Material for this exercise Block Start

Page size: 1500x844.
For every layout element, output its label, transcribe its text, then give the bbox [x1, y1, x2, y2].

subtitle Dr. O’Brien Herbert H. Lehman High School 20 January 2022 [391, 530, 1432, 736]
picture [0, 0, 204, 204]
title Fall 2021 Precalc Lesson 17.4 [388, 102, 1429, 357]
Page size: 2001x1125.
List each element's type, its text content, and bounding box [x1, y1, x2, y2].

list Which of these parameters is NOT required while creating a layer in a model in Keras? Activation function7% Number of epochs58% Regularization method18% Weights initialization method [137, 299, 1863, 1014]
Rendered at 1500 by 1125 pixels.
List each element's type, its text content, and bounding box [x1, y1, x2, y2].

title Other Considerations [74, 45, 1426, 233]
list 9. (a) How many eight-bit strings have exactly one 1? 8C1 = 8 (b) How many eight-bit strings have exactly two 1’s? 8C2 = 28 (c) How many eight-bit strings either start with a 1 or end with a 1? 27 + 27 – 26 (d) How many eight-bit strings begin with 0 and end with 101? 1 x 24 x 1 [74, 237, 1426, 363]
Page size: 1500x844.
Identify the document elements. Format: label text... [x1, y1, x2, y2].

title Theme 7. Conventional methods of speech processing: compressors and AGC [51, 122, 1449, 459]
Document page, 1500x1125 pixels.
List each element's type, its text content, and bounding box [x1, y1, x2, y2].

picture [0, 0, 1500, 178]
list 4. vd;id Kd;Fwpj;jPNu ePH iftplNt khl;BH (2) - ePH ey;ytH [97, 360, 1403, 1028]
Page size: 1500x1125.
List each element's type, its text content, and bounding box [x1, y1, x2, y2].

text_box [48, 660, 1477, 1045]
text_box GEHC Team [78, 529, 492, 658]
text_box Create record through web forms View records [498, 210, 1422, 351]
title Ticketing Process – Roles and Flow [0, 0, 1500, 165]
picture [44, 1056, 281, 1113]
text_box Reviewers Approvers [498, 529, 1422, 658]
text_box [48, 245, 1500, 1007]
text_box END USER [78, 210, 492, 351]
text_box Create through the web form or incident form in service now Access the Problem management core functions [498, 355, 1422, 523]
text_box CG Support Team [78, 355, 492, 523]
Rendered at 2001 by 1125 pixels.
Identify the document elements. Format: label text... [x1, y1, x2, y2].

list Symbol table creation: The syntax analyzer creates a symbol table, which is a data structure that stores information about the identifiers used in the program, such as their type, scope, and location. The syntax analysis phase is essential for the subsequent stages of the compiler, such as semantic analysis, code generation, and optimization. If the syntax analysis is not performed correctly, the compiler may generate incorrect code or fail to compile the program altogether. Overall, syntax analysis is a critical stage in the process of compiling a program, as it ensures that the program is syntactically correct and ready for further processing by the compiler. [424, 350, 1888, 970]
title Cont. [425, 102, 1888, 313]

Material for this exercise Block End

§ **Problem requirements**
Reproduce all of the material above without alteration.

§ **The answer**
Page size: 1500x844.
For every layout element, output its label, transcribe its text, then give the bbox [x1, y1, x2, y2].

subtitle Dr. O’Brien Herbert H. Lehman High School 20 January 2022 [391, 530, 1432, 736]
picture [0, 0, 204, 204]
title Fall 2021 Precalc Lesson 17.4 [388, 102, 1429, 357]
Page size: 2001x1125.
List each element's type, its text content, and bounding box [x1, y1, x2, y2].

list Which of these parameters is NOT required while creating a layer in a model in Keras? Activation function7% Number of epochs58% Regularization method18% Weights initialization method [137, 299, 1863, 1014]
Rendered at 1500 by 1125 pixels.
List each element's type, its text content, and bounding box [x1, y1, x2, y2].

title Other Considerations [74, 45, 1426, 233]
list 9. (a) How many eight-bit strings have exactly one 1? 8C1 = 8 (b) How many eight-bit strings have exactly two 1’s? 8C2 = 28 (c) How many eight-bit strings either start with a 1 or end with a 1? 27 + 27 – 26 (d) How many eight-bit strings begin with 0 and end with 101? 1 x 24 x 1 [74, 237, 1426, 363]
Page size: 1500x844.
Identify the document elements. Format: label text... [x1, y1, x2, y2].

title Theme 7. Conventional methods of speech processing: compressors and AGC [51, 122, 1449, 459]
Document page, 1500x1125 pixels.
List each element's type, its text content, and bounding box [x1, y1, x2, y2].

picture [0, 0, 1500, 178]
list 4. vd;id Kd;Fwpj;jPNu ePH iftplNt khl;BH (2) - ePH ey;ytH [97, 360, 1403, 1028]
Page size: 1500x1125.
List each element's type, its text content, and bounding box [x1, y1, x2, y2].

text_box [48, 660, 1477, 1045]
text_box GEHC Team [78, 529, 492, 658]
text_box Create record through web forms View records [498, 210, 1422, 351]
title Ticketing Process – Roles and Flow [0, 0, 1500, 165]
picture [44, 1056, 281, 1113]
text_box Reviewers Approvers [498, 529, 1422, 658]
text_box [48, 245, 1500, 1007]
text_box END USER [78, 210, 492, 351]
text_box Create through the web form or incident form in service now Access the Problem management core functions [498, 355, 1422, 523]
text_box CG Support Team [78, 355, 492, 523]
Rendered at 2001 by 1125 pixels.
Identify the document elements. Format: label text... [x1, y1, x2, y2].

list Symbol table creation: The syntax analyzer creates a symbol table, which is a data structure that stores information about the identifiers used in the program, such as their type, scope, and location. The syntax analysis phase is essential for the subsequent stages of the compiler, such as semantic analysis, code generation, and optimization. If the syntax analysis is not performed correctly, the compiler may generate incorrect code or fail to compile the program altogether. Overall, syntax analysis is a critical stage in the process of compiling a program, as it ensures that the program is syntactically correct and ready for further processing by the compiler. [424, 350, 1888, 970]
title Cont. [425, 102, 1888, 313]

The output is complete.